Considering Jesus was dining with a Pharisee, a wealthy religious leader, this verse might have sounded revolutionary, but in reality it wasn’t.  According to the very religion this Pharisee represented, we read this:

Every third year you are to use your entire tithe for local welfare programs:  Give it to the Levites who have no inheritance among you, or to foreigners, or to widows and orphans within your city, so that they can eat and be satisfied; and then Jehovah your God will bless you and your work.  (Deuteronomy 14:28, 29  TLB)

It is a time to rejoice before the Lord with your family and household. And don’t forget to include the local Levites, foreigners, widows, and orphans. Invite them to accompany you to the celebration at the sanctuary.  (Deuteronomy 16:11  TLB)

The Pharisees and many Jews had not taken this part of the Law seriously for a long time, so Jesus was simply reminding them of what God expected.  One of the invited quests seemed to appreciate with Jesus was saying:

When one of those at the table with him heard this, he said to Jesus, “Blessed is the one who will eat at the feast in the kingdom of God.”  (Luke 14:15  NIV)

Seizing on that statement and making it a teachable moment, our Lord told another parable to help the Pharisees understand that He was talking about much more than just dinner etiquette.

Jesus replied: “A certain man was preparing a great banquet and invited many guests.”  (Luke 14:16  NIV)

This banquet was to be a big deal, which included the customary “double invitation.”  It was to be a “great” banquet and that second invite suggested they all accepted the first one.  And who wouldn’t want to attend such an affair?  Apparently a lot of people didn’t.  One after another, each invited guest offered excuse after excuse for getting off the hook.  It’s not that the excuses are so bad (although they were all pretty lame), it’s that without exception, each person invited had promised to come!  They all – all – went back on their word.  The real reason they didn’t want to come to the banquet was they didn’t want to; they couldn’t be bothered to show up.  In the application of this parable, those who were invited were Jews.

Go out quickly into the streets and alleys of the town and bring in the poor, the crippled, the blind and the lame.  (Luke 14:21b  NIV) 
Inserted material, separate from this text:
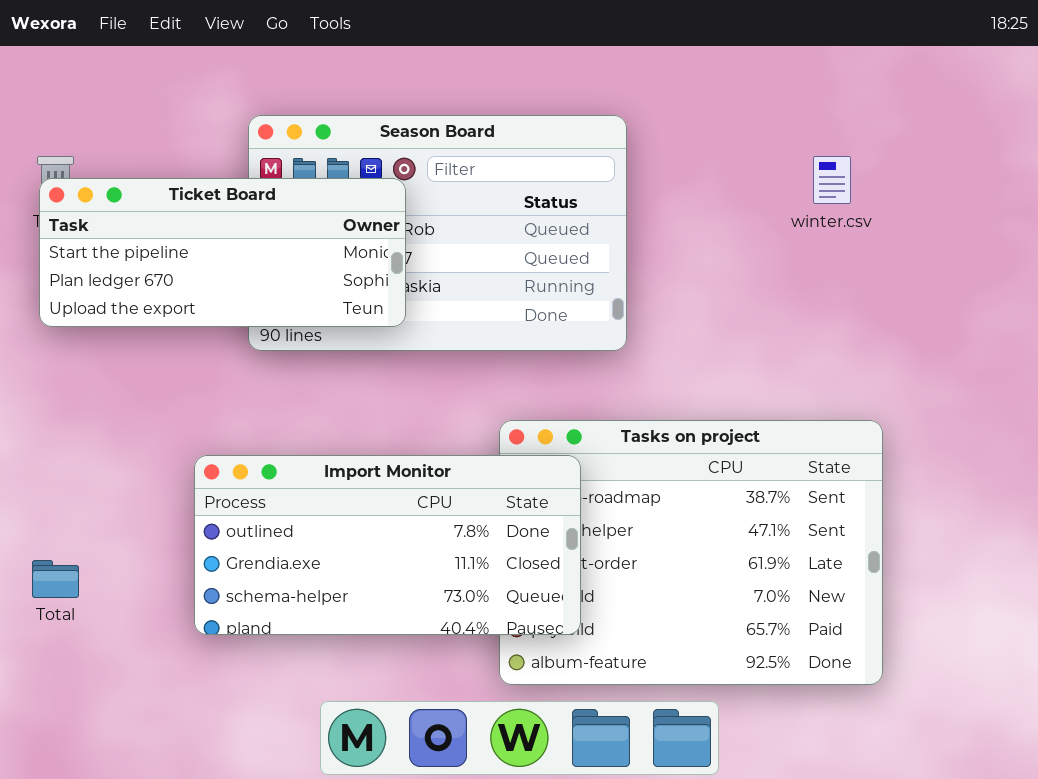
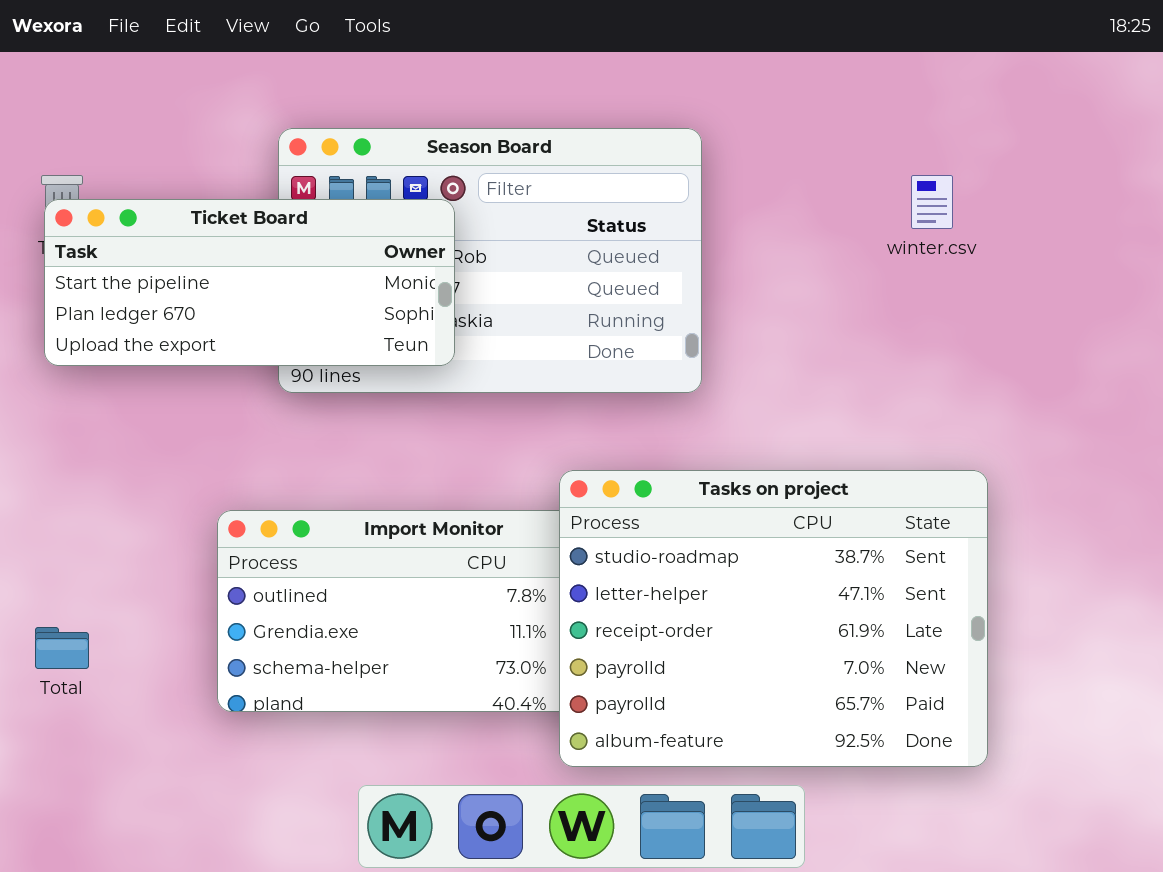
Tasks on project: [499,420,883,685] -> [559,470,988,767], raised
This second group of invited guests represented outcast Jews – “publicans and sinners” – as well as those who were poor and handicapped.  That’s a lot of guests, but there was still room.  The banquet hall was huge; there was plenty of room for guests.  Here’s a picture of the Kingdom of Heaven.  It’s a place with lots of room for lots of people and there is plenty of opportunity to get in there.  The invitations are always being given.
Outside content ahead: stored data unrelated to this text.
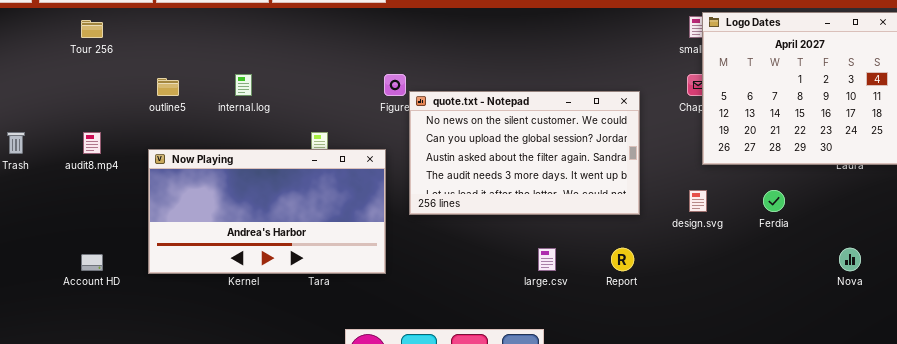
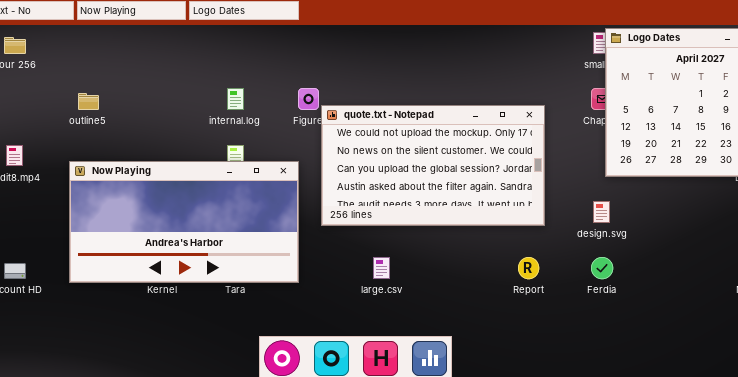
internal.log: [235,74,252,96] -> [227,88,244,110], moved
quote.txt - Notepad: [409,91,640,215] -> [321,105,545,226], scrolled up 1 row
Ferdia: [763,190,785,212] -> [591,257,613,279], moved
large.csv: [538,248,556,271] -> [373,257,390,279], moved

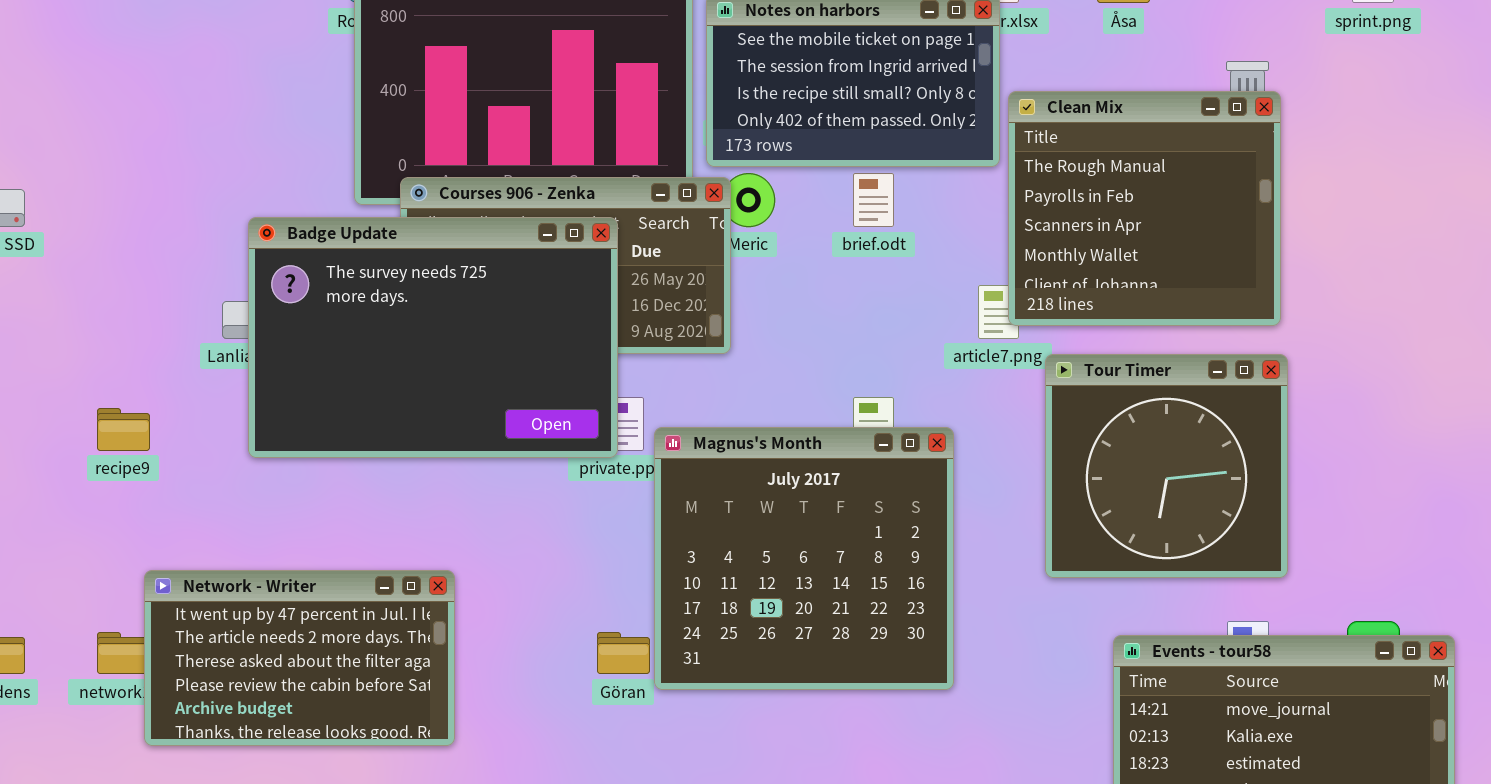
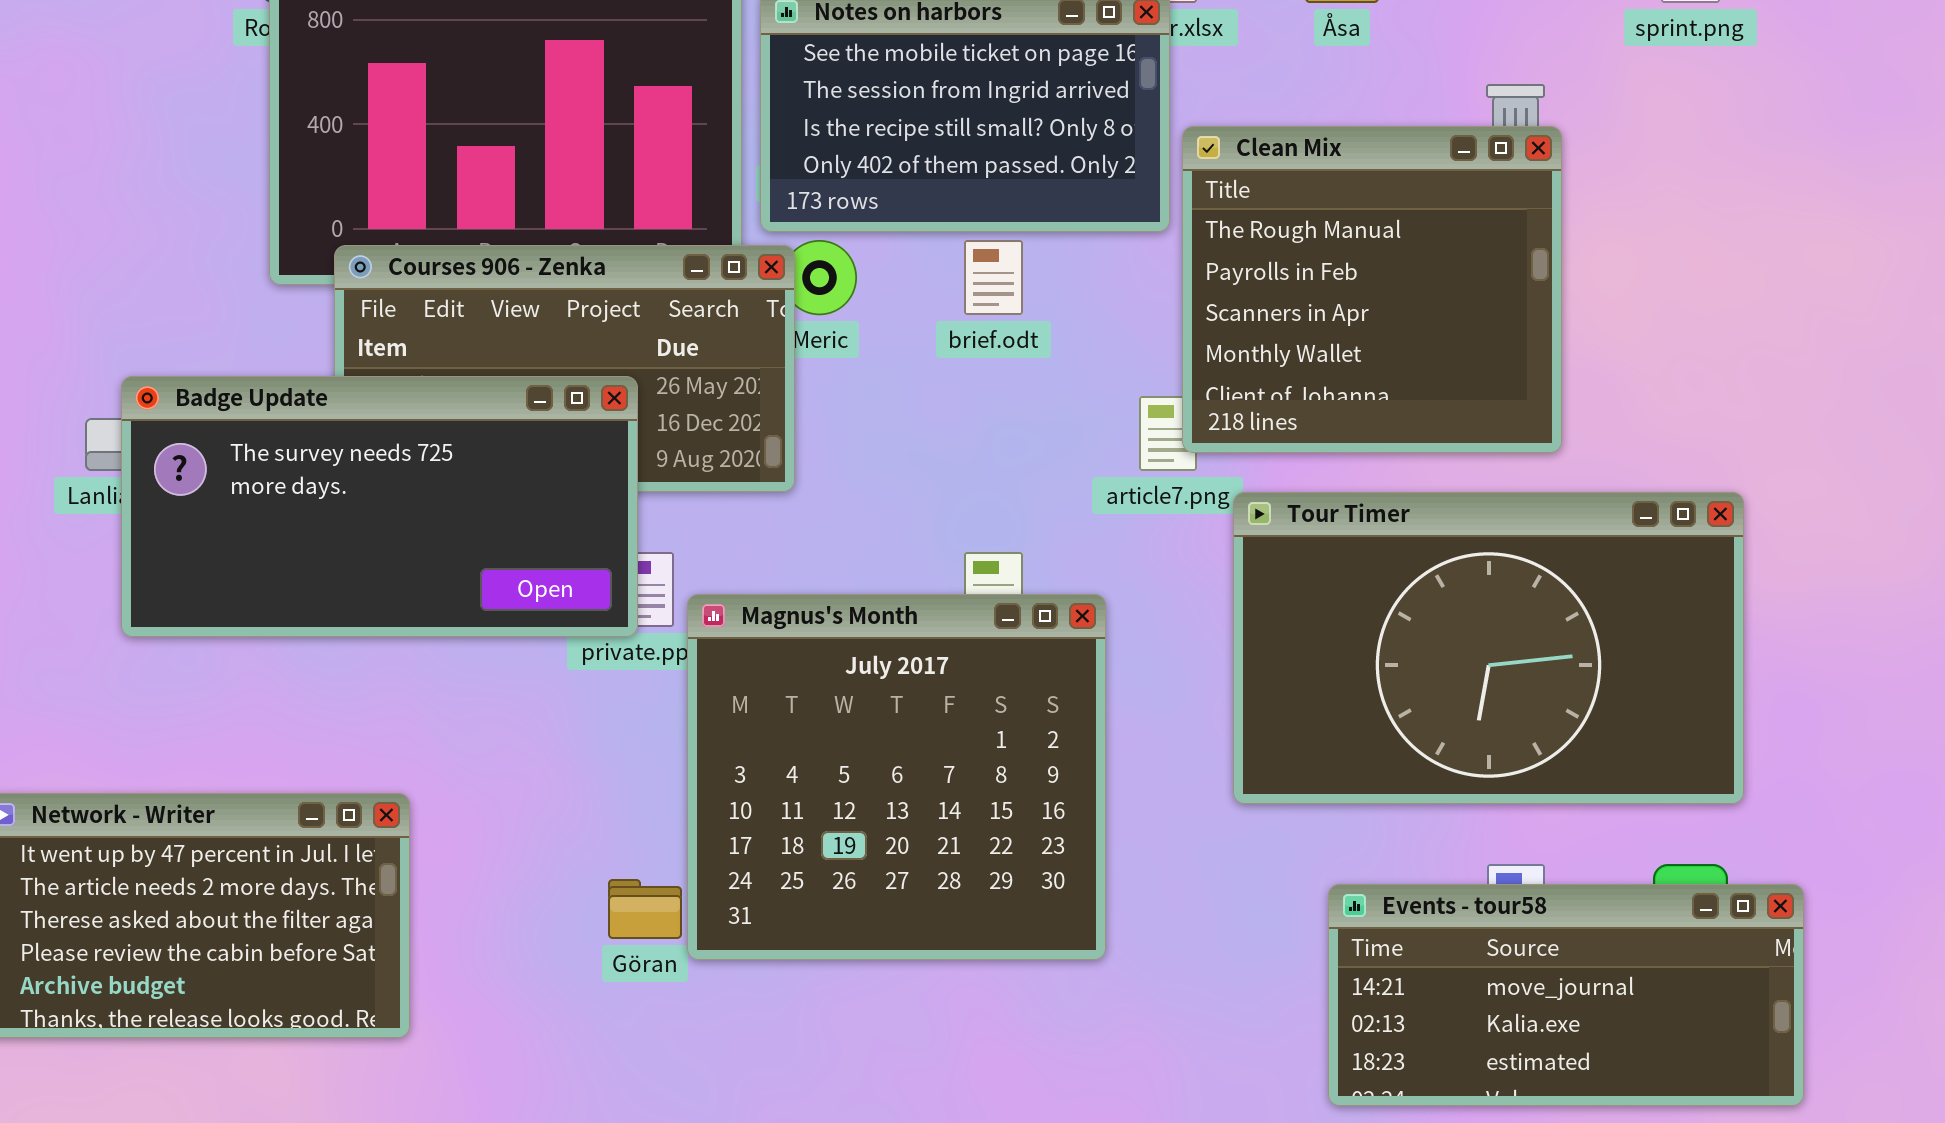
Badge Update: [248,217,618,458] -> [121,376,638,637], resized
Tour Timer: [1045,354,1288,578] -> [1233,492,1744,804], resized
Then the master told his servant, ‘Go out to the roads and country lanes and compel them to come in, so that my house will be full.  I tell you, not one of those who were invited will get a taste of my banquet.’  (Luke 14:23, 24  NIV)

So now even those outside of Israel – Gentiles – would be invited to the banquet.  In fact, these people were not just to be “invited,” but “compelled.”

It’s a great parable that shows how God works.   That they were to be “compelled” shows the evangelistic fervor the Church should have in reaching the lost.  It also shows how the Holy Spirit works to draw sinners into the Kingdom.

The last verse, though, drives home the point of Jesus’ parable.  The first group of invited guests, the ones who at first accepted the invitation then reneged – the Israelites – treated the man who issued the invitation – God – with such contempt their reward was complete exclusion.

When anybody rejects the call of God, God’s isn’t stymied in any way.  God is continually calling “all people” to Himself.  Some will respond properly and be rewarded accordingly.  But many will not respond.  Their reward is also assured.  If we could sum up this parable with one sentence, this could be it:  Say “yes” to God’s gracious invitation.  Now!